L'épopée aux néons omniprésents fleure bon les séries (et les récits) ovniesques tout droit sortis de la psyché du Danois. Copenhagen Cowboy reprend les codes du cinéma par ses fulgurances, par ses instants empreints de grâce et parfois coupables de lourdeurs. Ces traversées hypnotiques (et ultra violentes) que NWR adore mettre en scène, animé par ce désir obsédant d'intégrer des scènes et briser un déroulement narratif dit classique, souffrent de longueurs.

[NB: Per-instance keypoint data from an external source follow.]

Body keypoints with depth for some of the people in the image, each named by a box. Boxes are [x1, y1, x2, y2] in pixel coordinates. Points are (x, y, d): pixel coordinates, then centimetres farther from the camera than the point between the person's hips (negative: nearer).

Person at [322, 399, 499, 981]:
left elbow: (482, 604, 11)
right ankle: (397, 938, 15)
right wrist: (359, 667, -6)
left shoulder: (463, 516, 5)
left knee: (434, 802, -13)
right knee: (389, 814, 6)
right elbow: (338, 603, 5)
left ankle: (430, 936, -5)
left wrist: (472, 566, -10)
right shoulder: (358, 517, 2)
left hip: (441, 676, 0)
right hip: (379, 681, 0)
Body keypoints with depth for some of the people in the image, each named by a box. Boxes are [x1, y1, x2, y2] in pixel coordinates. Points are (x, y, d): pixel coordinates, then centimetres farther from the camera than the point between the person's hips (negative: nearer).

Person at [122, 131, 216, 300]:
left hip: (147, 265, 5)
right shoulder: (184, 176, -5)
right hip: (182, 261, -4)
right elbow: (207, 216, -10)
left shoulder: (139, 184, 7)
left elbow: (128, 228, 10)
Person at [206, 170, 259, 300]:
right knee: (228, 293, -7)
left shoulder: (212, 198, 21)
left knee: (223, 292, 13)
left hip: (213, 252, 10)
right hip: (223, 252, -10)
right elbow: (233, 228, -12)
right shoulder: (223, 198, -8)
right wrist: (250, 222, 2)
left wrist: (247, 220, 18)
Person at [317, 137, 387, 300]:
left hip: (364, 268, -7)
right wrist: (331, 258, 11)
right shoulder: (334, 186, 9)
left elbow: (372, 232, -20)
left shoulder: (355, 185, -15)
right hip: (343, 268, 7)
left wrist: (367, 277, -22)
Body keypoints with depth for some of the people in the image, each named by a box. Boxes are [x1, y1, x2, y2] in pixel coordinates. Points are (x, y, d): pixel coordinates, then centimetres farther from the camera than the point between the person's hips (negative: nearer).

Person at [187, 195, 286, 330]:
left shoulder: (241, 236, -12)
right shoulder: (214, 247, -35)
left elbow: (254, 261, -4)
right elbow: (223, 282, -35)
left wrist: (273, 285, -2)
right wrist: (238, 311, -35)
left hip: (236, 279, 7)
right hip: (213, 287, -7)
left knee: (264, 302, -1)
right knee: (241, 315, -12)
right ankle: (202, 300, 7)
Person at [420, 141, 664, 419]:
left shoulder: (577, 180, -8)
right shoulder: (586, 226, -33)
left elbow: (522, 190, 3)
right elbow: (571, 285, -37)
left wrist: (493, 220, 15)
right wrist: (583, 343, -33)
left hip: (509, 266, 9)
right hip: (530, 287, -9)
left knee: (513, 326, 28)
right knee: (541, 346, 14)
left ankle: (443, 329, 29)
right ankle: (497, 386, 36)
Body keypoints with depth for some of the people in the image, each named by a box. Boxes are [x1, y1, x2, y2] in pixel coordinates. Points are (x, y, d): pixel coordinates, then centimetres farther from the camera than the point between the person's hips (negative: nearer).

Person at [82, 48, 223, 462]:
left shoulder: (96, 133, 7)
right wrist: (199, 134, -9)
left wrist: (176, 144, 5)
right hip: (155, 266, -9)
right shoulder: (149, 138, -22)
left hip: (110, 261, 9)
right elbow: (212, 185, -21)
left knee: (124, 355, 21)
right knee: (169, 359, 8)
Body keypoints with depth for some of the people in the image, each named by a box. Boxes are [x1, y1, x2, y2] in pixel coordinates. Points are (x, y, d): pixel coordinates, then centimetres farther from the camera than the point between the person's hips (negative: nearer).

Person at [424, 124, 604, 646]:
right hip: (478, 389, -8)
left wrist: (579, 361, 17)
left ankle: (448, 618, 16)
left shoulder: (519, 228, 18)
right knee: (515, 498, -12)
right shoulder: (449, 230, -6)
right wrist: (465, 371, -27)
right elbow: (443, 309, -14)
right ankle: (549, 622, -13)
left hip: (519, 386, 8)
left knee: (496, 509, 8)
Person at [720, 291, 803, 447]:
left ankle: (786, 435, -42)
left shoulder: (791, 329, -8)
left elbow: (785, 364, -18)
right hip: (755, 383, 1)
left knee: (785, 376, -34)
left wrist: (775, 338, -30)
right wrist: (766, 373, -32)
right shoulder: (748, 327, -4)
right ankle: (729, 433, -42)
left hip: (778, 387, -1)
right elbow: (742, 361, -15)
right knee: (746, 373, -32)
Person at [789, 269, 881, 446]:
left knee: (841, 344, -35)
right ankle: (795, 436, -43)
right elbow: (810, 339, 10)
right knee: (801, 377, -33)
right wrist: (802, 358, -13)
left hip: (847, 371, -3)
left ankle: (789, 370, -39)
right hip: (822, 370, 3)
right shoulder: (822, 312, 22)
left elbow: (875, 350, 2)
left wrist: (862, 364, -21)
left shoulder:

Une réalisation et une écriture qui peuvent épuiser à la longue, tant la série est étrange, tant l'identification des personnages est impossible. Mais force est de constater que NWR brise les codes et les algorithmes d'une plateforme comme Netflix. Mais parfois, Copenhagen Cowboy, aussi virtuose soit-elle par moment, aussi sublime plastiquement, interroge. Notamment par cette sur-stylisation et cet immobilisme pouvant ennuyer sur ces six heures de visionnage. La percée est rude, parfois usante, sauf qu'elle a cet élan ténébreux, incertain, tel un conte de fées néo-noir.
La quasi abstraction du récit, d'une quête vengeresse incarnée admirablement par Angela Bundalovic, nous ferait presque aimer viscéralement l'entreprise de Winding Refn. Poussée à l'extrême, l'énigme du Danois nous amène à penser à une multitude de références, à étaler nos réflexions au fil des épisodes qui défilent. Mais dans ce bain de violence silencieuse, le classicisme n'intéresse guère NWR. Il préfère s'amuser à prendre son chevalet, s'assoir et s'adonner (au mépris du public) à sa propre œuvre d'art. Sans limite aucune.